The CA Institute has opposed SEBI’s proposal to categorise chartered accountants as fiduciaries in the securities market, noting that there is no specific statutory provision under the SEBI Act to take action against auditors of listed companies.

Elaborating the stand of the CA Institute on the SEBI consultation paper on the proposed SEBI (Fiduciaries in the Securities Market) (Amendment) Regulations, CA Institute President Naveen Gupta said in his latest monthly message to members that the “proposed consultation paper issued by SEBI goes beyond the powers of SEBI.

“There is no specific statutory provision under the SEBI Act conferring powers on SEBI to take action against auditors of listed companies,” Gupta said. SEBI’s consultation paper was issued in July this year.

US court’s stand

Moreover, the monthly message also cited that the apex court of North Carolina, USA, has decided that auditors/accountants are not part of fiduciaries.

“Therefore, the consultative paper should not include chartered accountants as fiduciaries,” Gupta said.

Under the norms for fiduciaries proposed by SEBI in its consultation paper, defaulters would face stringent penal actions, including ban from securities markets and disgorgement of fees.

Those found guilty of providing wrong audit or valuation reports would have to cough up any unlawful gains they might have made in the process, according to the consultation paper.

Experts’ take

Amarjit Chopra, Chairman, National Advisory Committee on Accounting Standards, told BusinessLine that chartered accountants (as auditors) should not be categorised as ‘fiduciaries’.

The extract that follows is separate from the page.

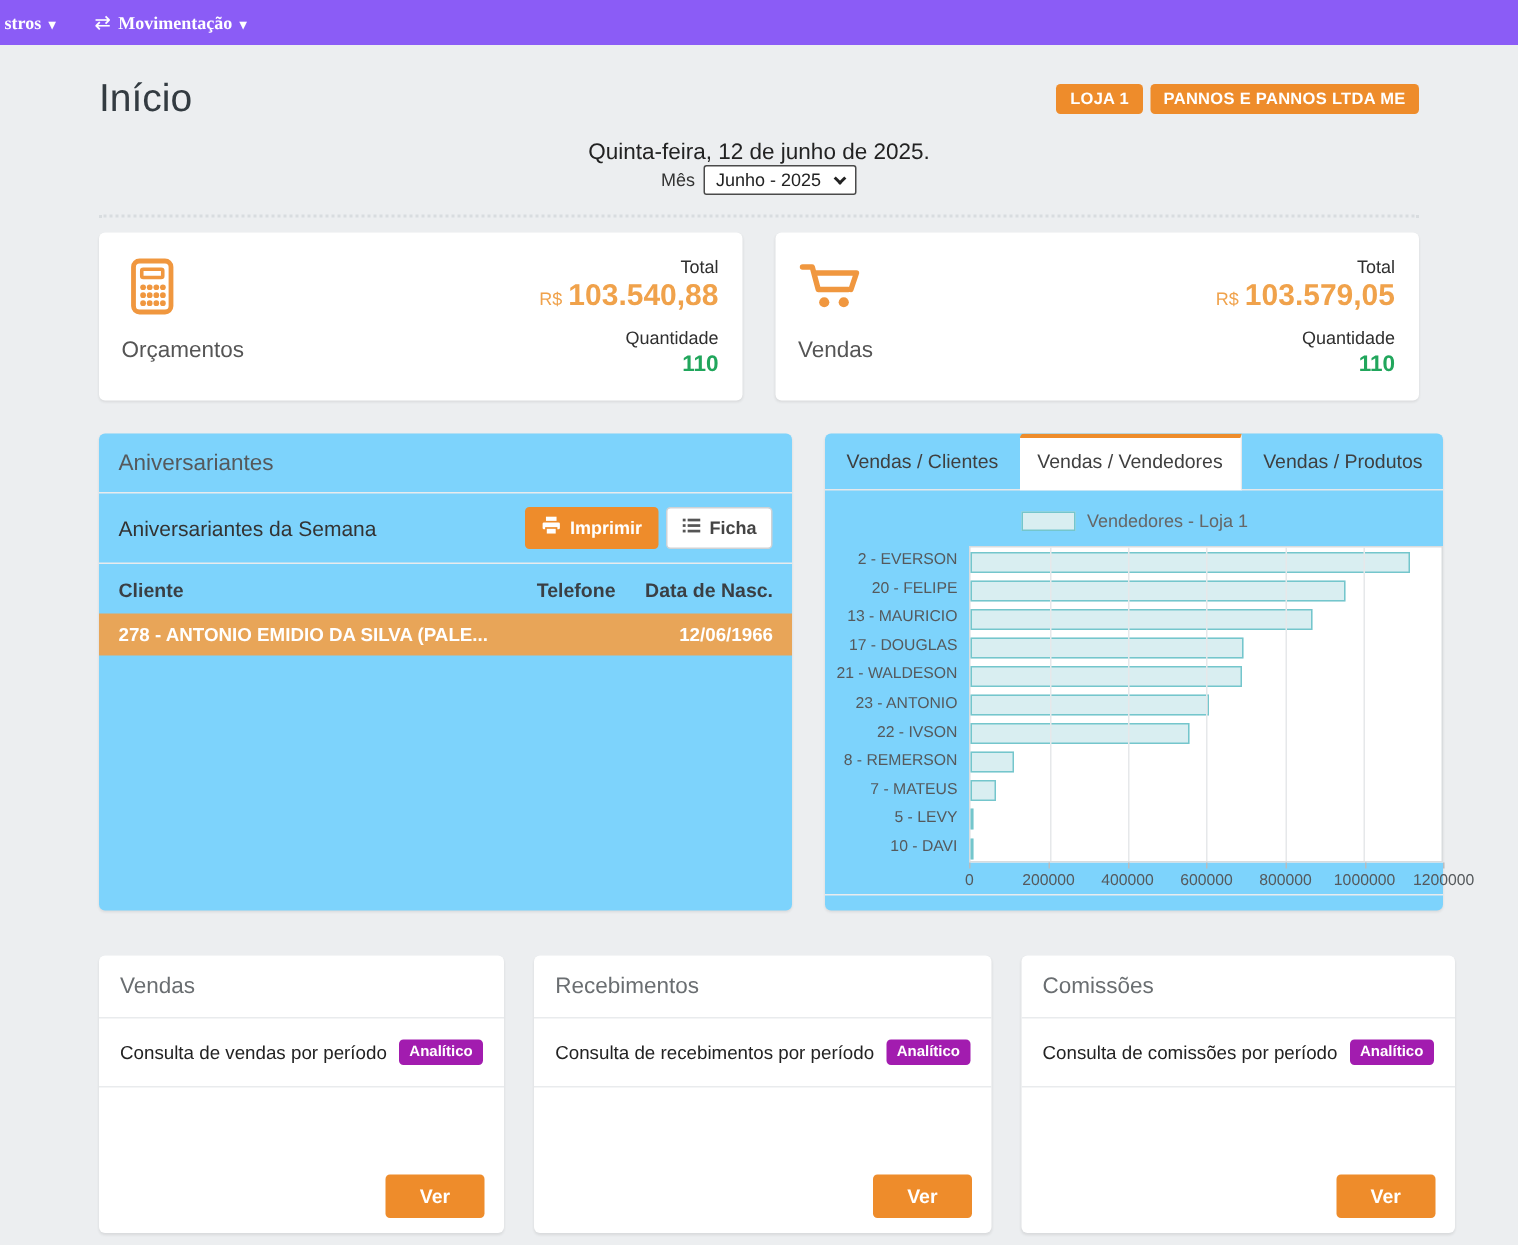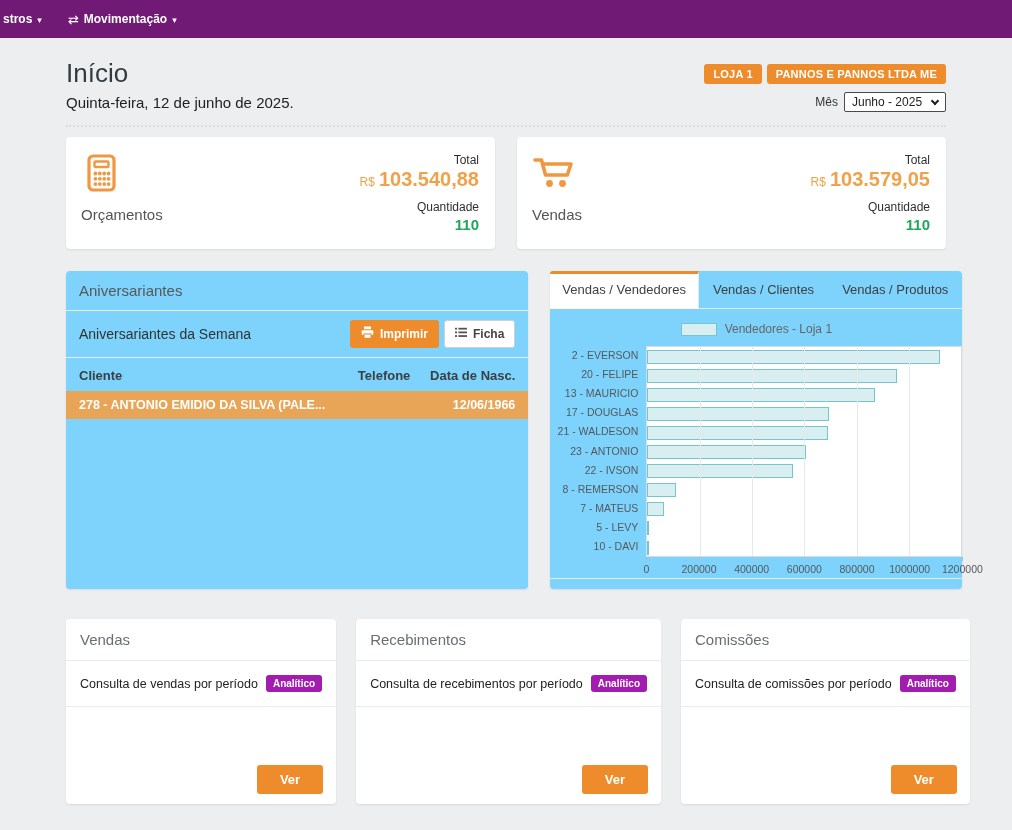"stros" .navbar { background: #701a75 -> #8b5cf6; font-family: none -> Liberation Serif, serif; height: 38px -> 30px }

“Chartered accountants as auditors don’t have any role in decision-making of the company. Auditors only have an opinion on the accounts prepared by the management. It is the directors of the company who take the commercial decisions and they have the fiduciary responsibility,” Chopra said.

In fact, Chopra went on to state that SEBI itself as capital market regulator had a ‘fiduciary’ responsibility towards investors.

SEBI must make public the reasons why investors are losing money in the market even as markets are making new highs, especially when the fundamentals of many companies and the economy don’t justify such high valuations.

Ashok Haldia, former Secretary of the CA Institute, said: “For Statutory Audit and other similar functions, the jurisdiction over auditors lies with the ICAI and rightly so. The situation may be different if a Chartered Accountant acts as a merchant banker. There has been debate for long on the multiplicity of regulators and a case for cross jurisdiction. This needs to be resolved by drawing a clear-cut boundary for exclusivity for areas core to the regulator, and commonality in approach and coordination for other areas.”

Present position

Currently, entities such as merchant bankers, rating agencies, custodians, debenture trustees and registrar to public issues are registered with SEBI.

However, some other fiduciaries such as practising chartered accountants and company secretaries, cost accountants, valuers and monitoring agencies are not registered with it.

It may be recalled that a high-level panel on corporate governance, headed by eminent banker Uday Kotak, had, among other things, suggested that the Securities and Exchange Board of India should have clear powers to act against auditors and other third-party fiduciaries with statutory duties in case of frauds as well as gross negligence.

SEBI had, in the consultation paper, said that it is already empowered to issue directions to any person associated with the securities market (including fiduciaries), in the interest of investors or for its orderly development.